A blog by Mickayla Hosking (BHSc Naturopathy) from Rosemary Naturopathy.
Prebiotics and probiotics have been buzz words for the past couple of years, and as a naturopath, they are incredibly important in a lot of my client care. In this article I'll briefly discuss what each are, where you can find them, and their benefits. Soon you'll be a gut expert.
Probotics - probably the most booming industry right now, probiotics are live bacteria or yeasts that benefit your digestive system and gastrointestinal tract (Gut). They are tiny, like the bugs that get you sick, but specific families and strains of bacteria/yeasts actually contribute to your good health in big ways. Most people would have consumed probiotics in some form recently - whether this be in their morning yoghurt, kombucha, saurkraut, miso, kimchi, sourdough or cheese. These are all examples of traditional foods which use fermentation to change the texture or taste of foods. Probiotics support healthy colony size of beneficial bacteria. Research suggests you should eat at least one to three different sources of probiotics each day. You can try a new one each week! Just be aware that not all probiotics mesh with your current microbiome (the incredibly unique combination of bacteria that inhabit you). If you experience increased gas, bloating, or discomfort - this is a sign that this is not the probiotic for you and you may have more luck with prebiotics.

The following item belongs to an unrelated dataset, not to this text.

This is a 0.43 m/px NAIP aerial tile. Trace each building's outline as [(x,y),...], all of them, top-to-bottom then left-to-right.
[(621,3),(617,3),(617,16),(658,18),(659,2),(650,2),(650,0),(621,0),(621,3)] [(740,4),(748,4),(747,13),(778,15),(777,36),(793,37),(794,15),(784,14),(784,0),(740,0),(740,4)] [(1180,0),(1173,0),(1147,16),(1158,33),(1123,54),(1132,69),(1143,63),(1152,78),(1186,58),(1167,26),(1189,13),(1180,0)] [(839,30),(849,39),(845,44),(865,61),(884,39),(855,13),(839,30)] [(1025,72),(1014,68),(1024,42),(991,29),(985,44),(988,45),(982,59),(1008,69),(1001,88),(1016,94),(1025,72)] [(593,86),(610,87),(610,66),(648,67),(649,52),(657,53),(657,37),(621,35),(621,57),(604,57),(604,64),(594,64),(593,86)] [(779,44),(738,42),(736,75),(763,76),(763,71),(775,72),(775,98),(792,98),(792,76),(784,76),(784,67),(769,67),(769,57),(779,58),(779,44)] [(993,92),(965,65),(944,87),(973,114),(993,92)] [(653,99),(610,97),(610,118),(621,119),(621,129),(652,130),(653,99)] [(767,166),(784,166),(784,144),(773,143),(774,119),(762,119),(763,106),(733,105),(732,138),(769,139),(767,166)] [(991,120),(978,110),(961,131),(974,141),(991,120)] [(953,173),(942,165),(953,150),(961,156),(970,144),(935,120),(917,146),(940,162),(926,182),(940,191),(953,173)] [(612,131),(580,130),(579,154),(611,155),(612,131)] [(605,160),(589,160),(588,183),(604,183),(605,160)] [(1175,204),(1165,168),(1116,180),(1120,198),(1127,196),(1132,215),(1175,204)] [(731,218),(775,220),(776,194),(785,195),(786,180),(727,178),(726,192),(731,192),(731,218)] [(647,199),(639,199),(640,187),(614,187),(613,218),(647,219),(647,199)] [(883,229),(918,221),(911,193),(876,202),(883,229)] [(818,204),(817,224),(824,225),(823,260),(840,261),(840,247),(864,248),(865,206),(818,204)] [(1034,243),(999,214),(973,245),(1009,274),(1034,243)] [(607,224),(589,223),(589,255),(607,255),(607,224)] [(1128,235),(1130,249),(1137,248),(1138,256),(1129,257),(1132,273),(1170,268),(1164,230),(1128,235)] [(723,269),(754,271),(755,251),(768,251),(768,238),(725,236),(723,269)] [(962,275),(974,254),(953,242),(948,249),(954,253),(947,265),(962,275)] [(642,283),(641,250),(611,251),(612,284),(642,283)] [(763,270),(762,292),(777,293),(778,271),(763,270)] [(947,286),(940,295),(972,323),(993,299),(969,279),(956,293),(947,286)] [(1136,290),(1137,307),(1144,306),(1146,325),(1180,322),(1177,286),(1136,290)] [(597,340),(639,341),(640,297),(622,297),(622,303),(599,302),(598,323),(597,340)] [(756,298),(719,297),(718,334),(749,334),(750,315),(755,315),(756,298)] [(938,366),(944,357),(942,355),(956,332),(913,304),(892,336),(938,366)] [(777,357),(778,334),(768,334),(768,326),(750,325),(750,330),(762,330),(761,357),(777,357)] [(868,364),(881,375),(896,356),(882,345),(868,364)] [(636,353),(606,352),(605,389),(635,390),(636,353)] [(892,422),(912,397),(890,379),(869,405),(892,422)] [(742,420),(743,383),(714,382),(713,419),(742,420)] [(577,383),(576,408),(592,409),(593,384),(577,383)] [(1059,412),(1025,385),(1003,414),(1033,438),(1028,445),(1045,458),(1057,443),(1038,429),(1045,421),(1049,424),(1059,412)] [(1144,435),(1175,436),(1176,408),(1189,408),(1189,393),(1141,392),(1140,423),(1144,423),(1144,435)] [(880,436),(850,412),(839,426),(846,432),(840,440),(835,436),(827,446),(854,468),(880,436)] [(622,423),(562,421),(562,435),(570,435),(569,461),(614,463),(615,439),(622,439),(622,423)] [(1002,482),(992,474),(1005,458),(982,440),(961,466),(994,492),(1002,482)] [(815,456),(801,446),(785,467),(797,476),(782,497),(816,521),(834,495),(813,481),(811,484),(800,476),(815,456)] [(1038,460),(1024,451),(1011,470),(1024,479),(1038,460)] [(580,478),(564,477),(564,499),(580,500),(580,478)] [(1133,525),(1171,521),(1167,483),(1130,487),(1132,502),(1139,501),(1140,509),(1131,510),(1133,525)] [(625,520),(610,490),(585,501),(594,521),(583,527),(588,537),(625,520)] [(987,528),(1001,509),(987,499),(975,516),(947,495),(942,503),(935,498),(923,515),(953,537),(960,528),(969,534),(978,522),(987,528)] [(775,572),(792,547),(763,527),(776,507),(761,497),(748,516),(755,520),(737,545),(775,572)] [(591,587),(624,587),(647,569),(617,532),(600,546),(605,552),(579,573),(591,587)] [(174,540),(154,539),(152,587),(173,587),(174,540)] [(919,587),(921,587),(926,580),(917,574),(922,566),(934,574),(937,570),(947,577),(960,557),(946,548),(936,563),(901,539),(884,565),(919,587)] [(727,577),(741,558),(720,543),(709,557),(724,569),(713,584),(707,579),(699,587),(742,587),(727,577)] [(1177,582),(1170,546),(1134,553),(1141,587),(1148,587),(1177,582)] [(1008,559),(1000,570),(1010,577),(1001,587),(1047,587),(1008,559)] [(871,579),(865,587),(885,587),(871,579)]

Prebiotics - these are the natural fibres found in fruit, vegetables and plants that feed your microbiome. Your microbiome break down and ferment those fibres which allows them to produce short-chain fatty acids (very important for a healthy intestinal lining) and some bacteria even produce necessary nutrients, such as Vitamin K and B12. The bacteria that make up your microbiome help you break down your food to get the most nutrition. The most notable families that benefit humans include Bifidobacterium and Lactobacillus generas. The strains and volume of these families are different in everyone, and can change depending on inflammation levels and largely - diet*. Since prebiotics are so various and easy to access, all you need to do is keep up your vegetable intake. The only catch being - you have to have variety. Variety is paramount to microbiome diversity and wellbeing. This is key as there are different types of prebiotics.
- *Fructans (FOS & inulin) - found in plants from the onion family, and banana.

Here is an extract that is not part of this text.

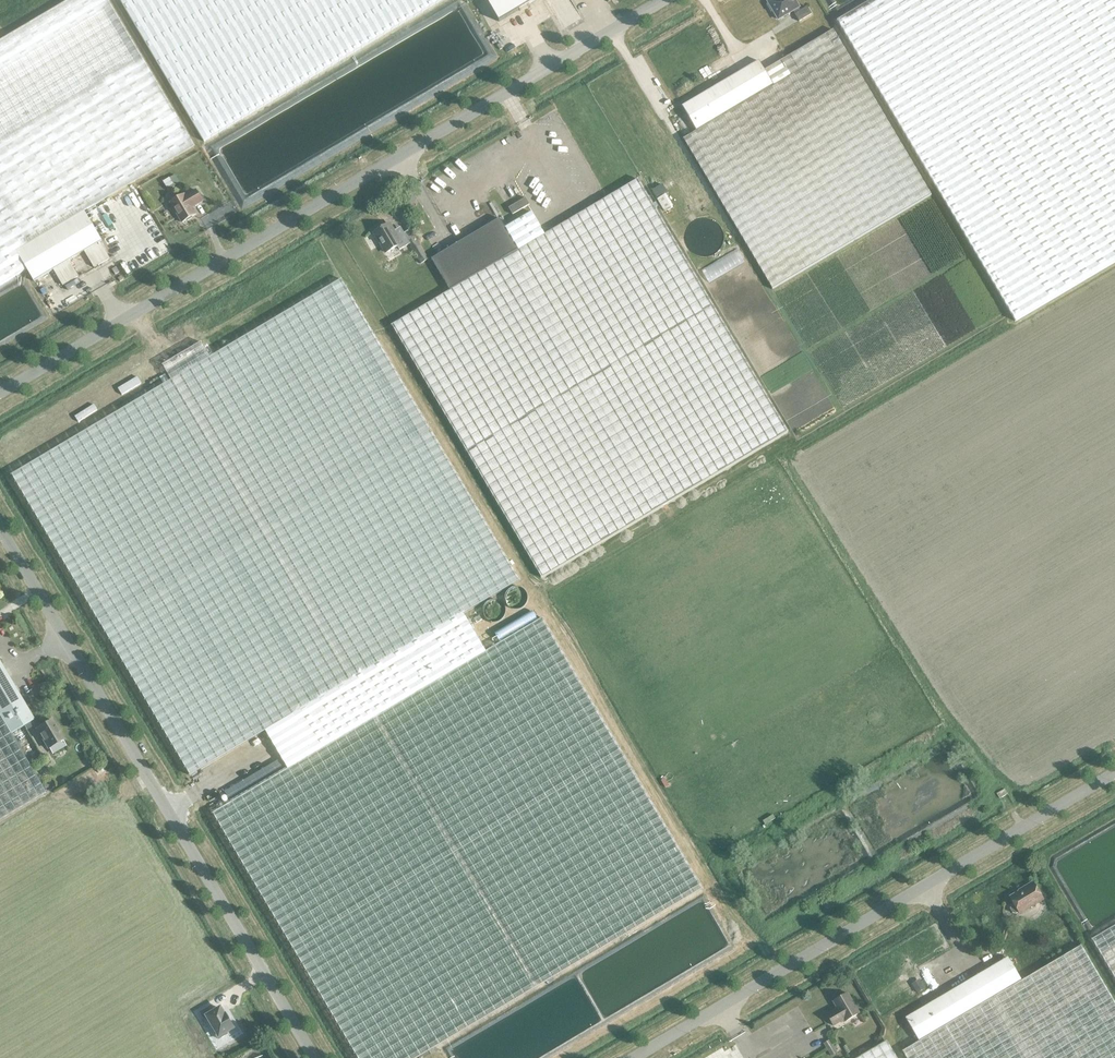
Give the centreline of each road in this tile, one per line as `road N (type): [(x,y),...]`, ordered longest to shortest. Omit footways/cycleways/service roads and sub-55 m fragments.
road 1 (unclassified): [(0,393),(661,0)]
road 2 (unclassified): [(314,1057),(0,526)]
road 3 (unclassified): [(635,1057),(1114,775)]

- *Galacto-Oligosaccharides (GOS) - found in legumes, cashews, pistachios, some root vegetables, and dairy.
- Starch and Glucose-derived Oligosaccharides (see further down).
- Other Oligosaccharides (e.g. POS) - found where there is pectin, i.e. fruits.
- Non-carbohydrate Oligosaccharides (e.g. flavanols) - found in some cocoa, tea, grapes and red wine.
FOS and GOS (the first two types) are by far the most used in clinical treatments, either via supplementation or via food. As you can see from their food sources the majority are found in the Allium (onion) family, legumes and vegetables. One vegetable stirfry (with shallots/onions), served with cold rice, red wine, and an apple hits all of the prebiotic groups. I'm not suggesting you eat this all the time, but as an example, you can see the implementation of variety of prebiotics is not difficult. Prebiotics should be eaten at minimum everyday, if not multiple times a day. Do you see any of your favourite foods match a prebiotic sources?
*Specifically, intake of these prebiotics.
^Special note should be given to resistant starches which are a type of prebiotic. These are found in cooked and cooled grains/legumes, under-ripe bananas, and cooked and cooled potatoes.